- **SOURCE DATA**:
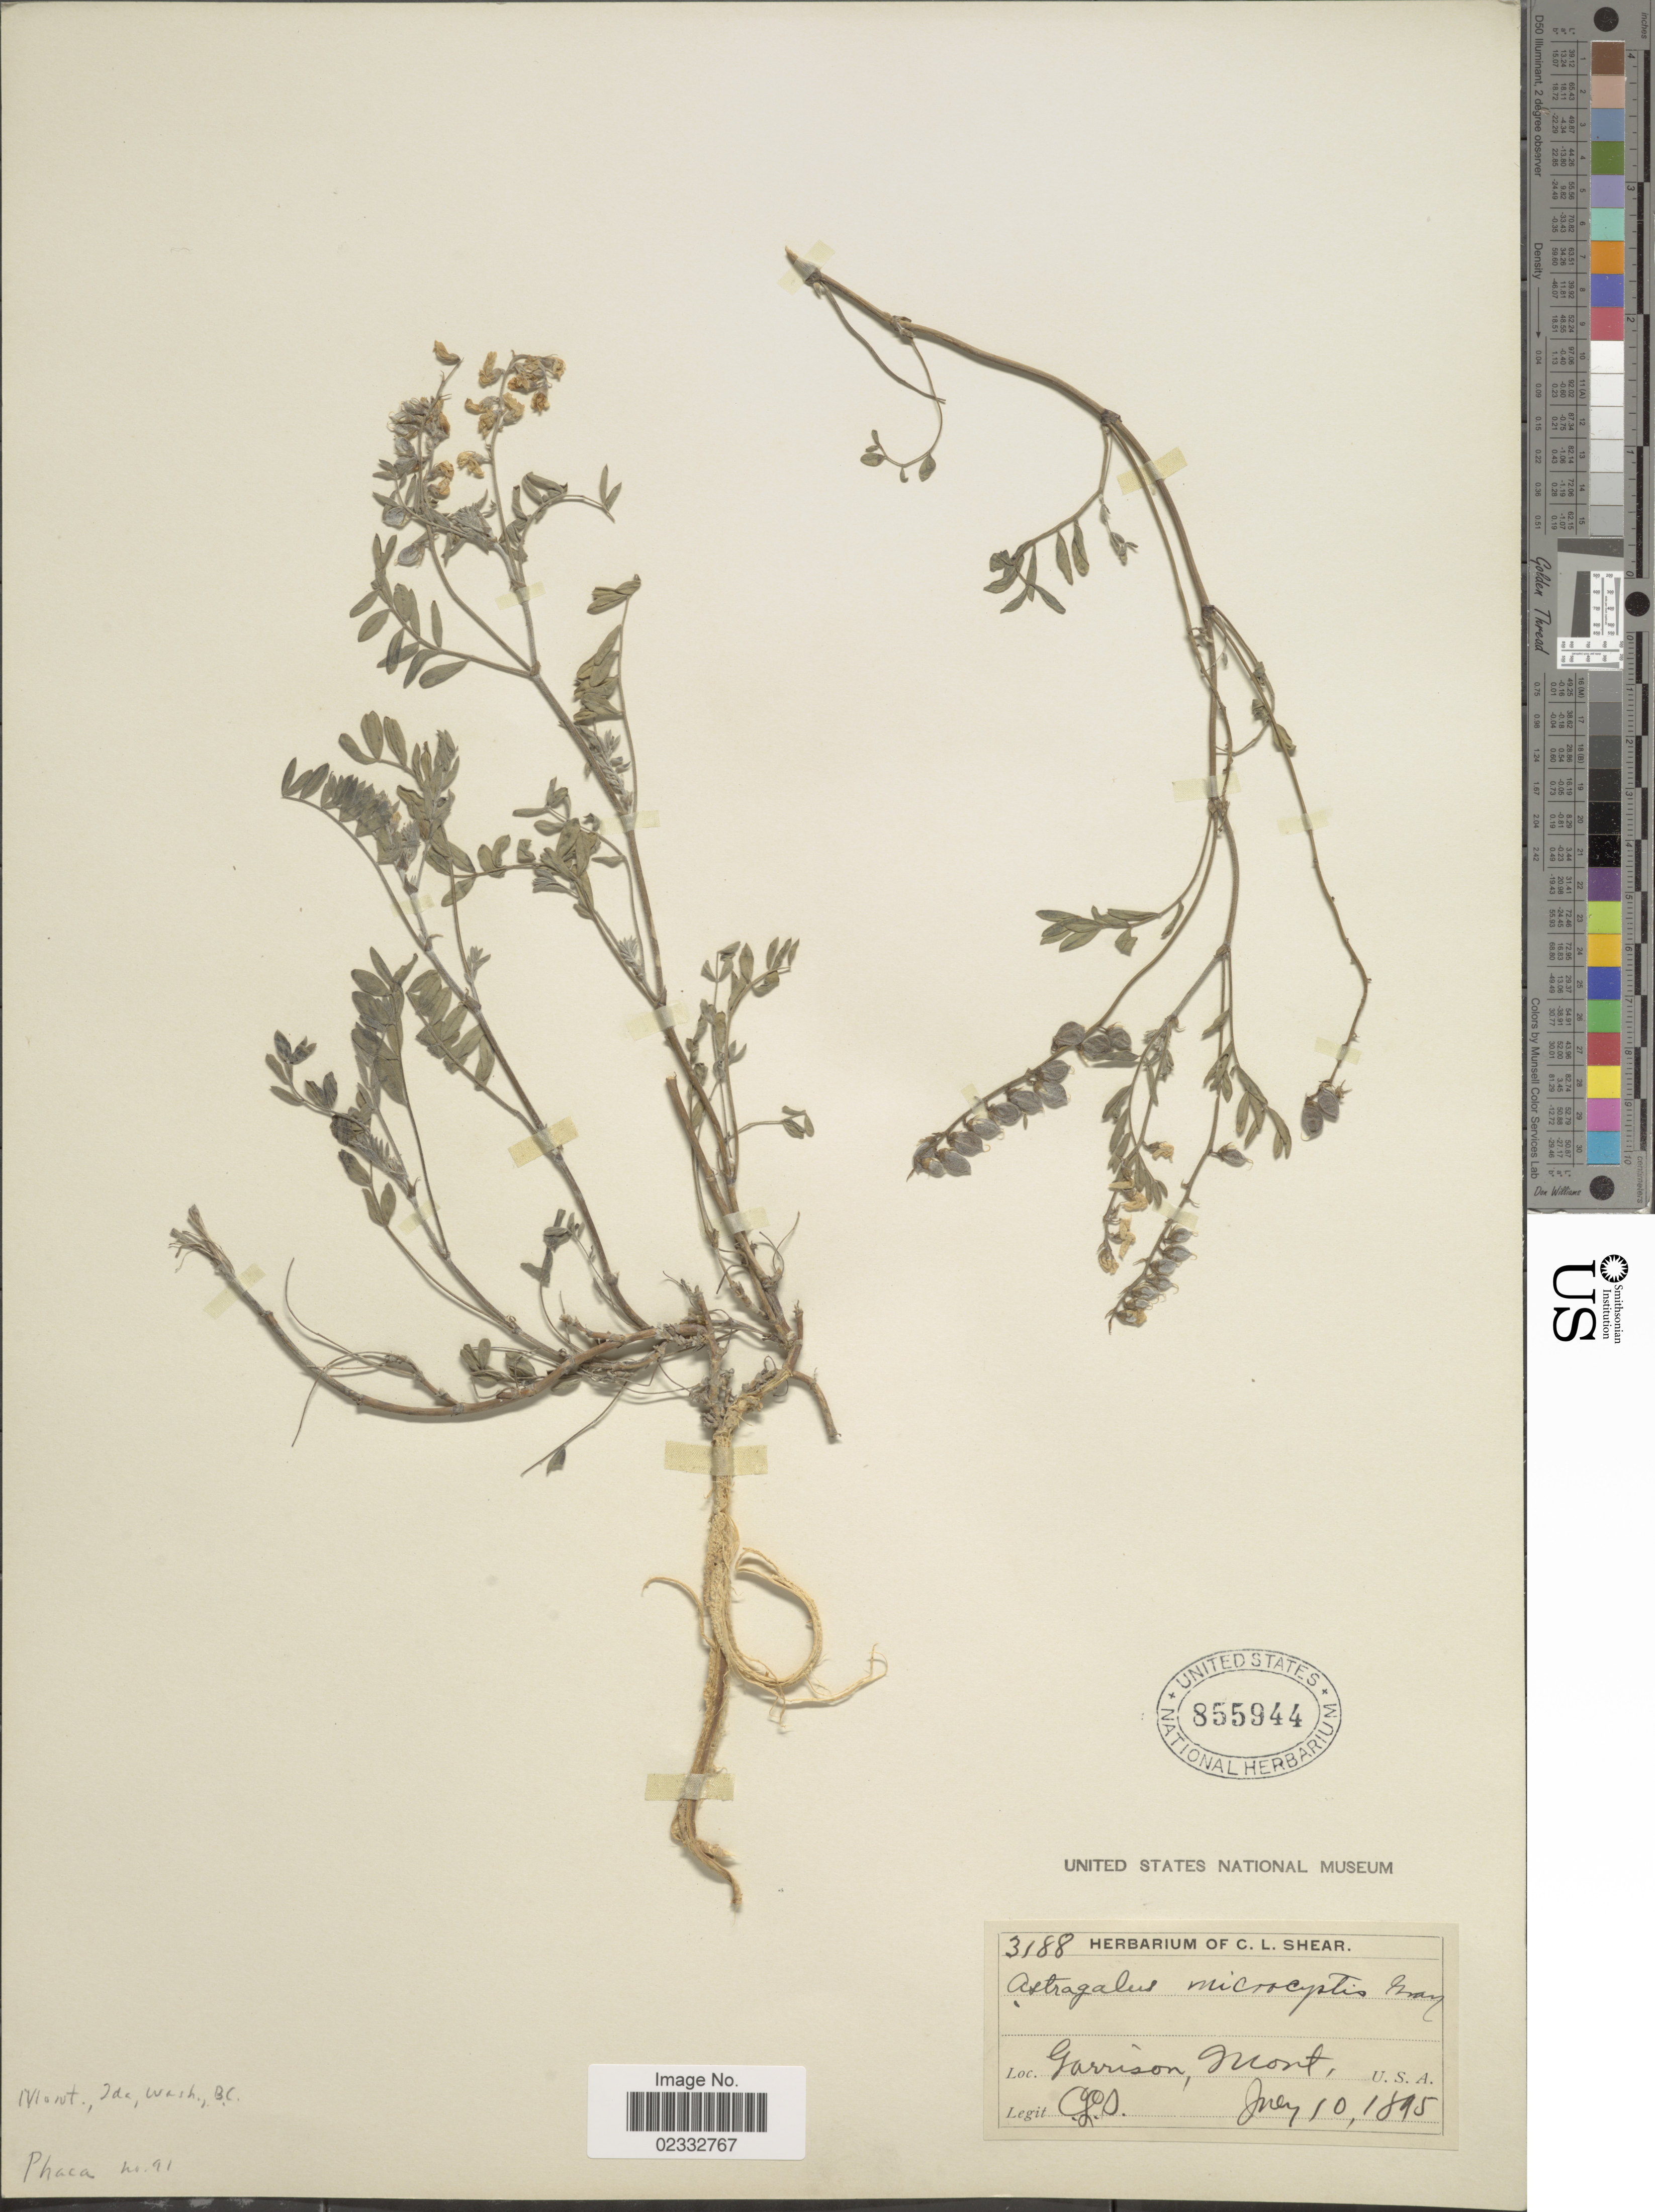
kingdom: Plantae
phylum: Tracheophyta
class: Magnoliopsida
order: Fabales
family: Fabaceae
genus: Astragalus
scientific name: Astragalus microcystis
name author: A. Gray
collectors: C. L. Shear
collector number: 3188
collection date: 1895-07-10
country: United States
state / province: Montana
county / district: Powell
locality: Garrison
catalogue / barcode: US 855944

- **DIRECTIVE**: Convert every line of the listing into a Markdown table with the columns Row and Line, numbering the rows in order. Leave out the picture and any blank lines.

- **THE REPLY**:
| Row | Line |
|---|---|
| 1 | kingdom: Plantae |
| 2 | phylum: Tracheophyta |
| 3 | class: Magnoliopsida |
| 4 | order: Fabales |
| 5 | family: Fabaceae |
| 6 | genus: Astragalus |
| 7 | scientific name: Astragalus microcystis |
| 8 | name author: A. Gray |
| 9 | collectors: C. L. Shear |
| 10 | collector number: 3188 |
| 11 | collection date: 1895-07-10 |
| 12 | country: United States |
| 13 | state / province: Montana |
| 14 | county / district: Powell |
| 15 | locality: Garrison |
| 16 | catalogue / barcode: US 855944 |